*Task directions*. Up to and including the line that contains "(Launched 2019-02-01)", reproduce every line exactly, beginning with the first line below.

*Supplied material*.
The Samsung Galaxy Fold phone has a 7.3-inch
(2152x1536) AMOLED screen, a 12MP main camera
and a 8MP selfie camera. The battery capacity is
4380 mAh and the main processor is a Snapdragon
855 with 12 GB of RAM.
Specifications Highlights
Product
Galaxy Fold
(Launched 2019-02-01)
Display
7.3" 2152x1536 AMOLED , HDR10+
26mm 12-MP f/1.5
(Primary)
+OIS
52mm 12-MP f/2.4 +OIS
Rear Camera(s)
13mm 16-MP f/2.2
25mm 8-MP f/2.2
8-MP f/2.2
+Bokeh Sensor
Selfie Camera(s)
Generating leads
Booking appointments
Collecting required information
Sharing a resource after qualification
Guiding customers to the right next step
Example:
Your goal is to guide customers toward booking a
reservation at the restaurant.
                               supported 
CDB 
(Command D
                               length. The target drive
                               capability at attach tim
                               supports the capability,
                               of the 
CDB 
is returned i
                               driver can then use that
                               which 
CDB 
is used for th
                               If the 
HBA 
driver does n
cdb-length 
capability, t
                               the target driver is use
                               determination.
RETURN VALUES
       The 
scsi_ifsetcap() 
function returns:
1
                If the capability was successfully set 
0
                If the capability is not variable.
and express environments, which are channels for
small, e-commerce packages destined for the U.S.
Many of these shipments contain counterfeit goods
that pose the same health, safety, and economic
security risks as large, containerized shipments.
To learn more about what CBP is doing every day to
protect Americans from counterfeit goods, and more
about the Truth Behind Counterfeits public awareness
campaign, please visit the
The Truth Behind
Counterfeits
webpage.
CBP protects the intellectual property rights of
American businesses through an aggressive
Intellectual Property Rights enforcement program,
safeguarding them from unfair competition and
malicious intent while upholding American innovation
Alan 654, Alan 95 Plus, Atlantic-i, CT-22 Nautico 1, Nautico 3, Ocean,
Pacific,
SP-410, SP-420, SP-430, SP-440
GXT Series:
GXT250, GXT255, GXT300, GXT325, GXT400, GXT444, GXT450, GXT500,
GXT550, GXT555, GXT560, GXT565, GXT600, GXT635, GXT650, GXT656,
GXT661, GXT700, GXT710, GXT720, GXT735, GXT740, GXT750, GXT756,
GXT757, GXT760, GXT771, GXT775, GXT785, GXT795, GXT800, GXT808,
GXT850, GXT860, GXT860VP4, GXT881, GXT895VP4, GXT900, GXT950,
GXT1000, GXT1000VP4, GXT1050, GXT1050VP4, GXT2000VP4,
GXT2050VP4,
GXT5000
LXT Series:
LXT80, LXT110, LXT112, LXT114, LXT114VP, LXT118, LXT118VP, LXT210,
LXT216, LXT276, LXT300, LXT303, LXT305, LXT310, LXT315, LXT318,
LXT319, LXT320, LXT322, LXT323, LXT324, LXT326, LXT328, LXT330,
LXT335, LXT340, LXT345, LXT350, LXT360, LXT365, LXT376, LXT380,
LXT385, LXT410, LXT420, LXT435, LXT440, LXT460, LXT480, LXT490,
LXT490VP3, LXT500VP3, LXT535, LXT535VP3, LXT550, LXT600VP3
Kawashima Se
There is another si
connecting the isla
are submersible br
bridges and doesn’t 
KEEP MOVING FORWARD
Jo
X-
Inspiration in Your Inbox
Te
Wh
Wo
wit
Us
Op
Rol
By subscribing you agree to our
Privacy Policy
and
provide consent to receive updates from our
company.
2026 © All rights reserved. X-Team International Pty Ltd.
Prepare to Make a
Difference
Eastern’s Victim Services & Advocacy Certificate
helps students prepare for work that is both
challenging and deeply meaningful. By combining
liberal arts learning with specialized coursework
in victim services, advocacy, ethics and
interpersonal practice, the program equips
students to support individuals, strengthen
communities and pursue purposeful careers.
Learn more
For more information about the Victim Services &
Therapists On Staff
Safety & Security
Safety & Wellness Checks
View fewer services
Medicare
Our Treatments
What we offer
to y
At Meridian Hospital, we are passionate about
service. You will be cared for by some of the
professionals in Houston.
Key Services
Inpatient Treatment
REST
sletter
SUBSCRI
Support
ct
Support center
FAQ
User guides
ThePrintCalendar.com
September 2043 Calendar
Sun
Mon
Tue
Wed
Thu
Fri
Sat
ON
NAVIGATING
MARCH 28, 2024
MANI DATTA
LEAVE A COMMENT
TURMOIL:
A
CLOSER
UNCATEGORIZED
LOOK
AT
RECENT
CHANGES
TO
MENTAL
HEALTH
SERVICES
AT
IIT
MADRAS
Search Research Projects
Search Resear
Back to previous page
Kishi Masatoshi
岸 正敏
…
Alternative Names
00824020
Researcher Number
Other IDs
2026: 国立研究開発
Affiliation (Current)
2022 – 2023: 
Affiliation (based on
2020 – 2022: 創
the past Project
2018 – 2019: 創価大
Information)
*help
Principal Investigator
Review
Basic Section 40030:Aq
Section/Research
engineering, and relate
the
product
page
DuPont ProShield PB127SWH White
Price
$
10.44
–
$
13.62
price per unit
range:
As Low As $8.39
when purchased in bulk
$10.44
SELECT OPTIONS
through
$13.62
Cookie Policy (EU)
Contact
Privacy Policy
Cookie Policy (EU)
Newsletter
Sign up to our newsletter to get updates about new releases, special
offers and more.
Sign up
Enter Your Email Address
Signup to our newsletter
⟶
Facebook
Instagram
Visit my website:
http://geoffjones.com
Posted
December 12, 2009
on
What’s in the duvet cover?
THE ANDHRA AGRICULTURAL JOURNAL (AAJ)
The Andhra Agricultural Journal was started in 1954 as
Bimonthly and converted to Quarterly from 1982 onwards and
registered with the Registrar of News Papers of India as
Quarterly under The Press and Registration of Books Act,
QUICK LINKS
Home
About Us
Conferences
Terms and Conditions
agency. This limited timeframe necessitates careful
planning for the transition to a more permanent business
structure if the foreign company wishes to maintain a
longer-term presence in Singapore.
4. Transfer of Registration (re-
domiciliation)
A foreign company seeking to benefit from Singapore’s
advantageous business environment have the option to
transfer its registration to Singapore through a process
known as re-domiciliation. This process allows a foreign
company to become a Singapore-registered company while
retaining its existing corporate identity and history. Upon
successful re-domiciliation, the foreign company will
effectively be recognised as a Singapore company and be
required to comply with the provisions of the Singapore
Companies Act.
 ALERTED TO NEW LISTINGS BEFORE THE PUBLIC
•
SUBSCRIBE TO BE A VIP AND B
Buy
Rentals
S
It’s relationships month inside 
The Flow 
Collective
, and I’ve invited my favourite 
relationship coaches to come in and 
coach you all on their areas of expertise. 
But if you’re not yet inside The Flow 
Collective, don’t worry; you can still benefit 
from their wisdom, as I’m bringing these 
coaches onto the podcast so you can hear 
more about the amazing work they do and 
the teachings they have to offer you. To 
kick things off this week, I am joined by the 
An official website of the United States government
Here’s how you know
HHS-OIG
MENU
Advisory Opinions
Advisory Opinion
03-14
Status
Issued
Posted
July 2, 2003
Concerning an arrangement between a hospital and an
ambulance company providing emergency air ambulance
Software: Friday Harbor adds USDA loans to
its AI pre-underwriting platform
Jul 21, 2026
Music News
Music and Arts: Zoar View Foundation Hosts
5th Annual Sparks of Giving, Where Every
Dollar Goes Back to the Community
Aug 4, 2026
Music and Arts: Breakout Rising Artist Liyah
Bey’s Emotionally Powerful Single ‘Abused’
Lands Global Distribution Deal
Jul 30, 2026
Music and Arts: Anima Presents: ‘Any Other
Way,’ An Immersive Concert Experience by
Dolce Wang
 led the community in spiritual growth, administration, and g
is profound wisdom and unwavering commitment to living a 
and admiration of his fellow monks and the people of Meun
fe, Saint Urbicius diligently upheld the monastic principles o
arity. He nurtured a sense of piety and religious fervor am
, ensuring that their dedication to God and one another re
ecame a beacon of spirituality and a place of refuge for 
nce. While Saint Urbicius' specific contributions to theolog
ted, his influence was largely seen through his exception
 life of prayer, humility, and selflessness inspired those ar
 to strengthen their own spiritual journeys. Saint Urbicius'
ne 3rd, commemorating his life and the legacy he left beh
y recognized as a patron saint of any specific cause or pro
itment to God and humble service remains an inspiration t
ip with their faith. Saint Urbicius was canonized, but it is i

*Finished task*.
The Samsung Galaxy Fold phone has a 7.3-inch
(2152x1536) AMOLED screen, a 12MP main camera
and a 8MP selfie camera. The battery capacity is
4380 mAh and the main processor is a Snapdragon
855 with 12 GB of RAM.
Specifications Highlights
Product
Galaxy Fold
(Launched 2019-02-01)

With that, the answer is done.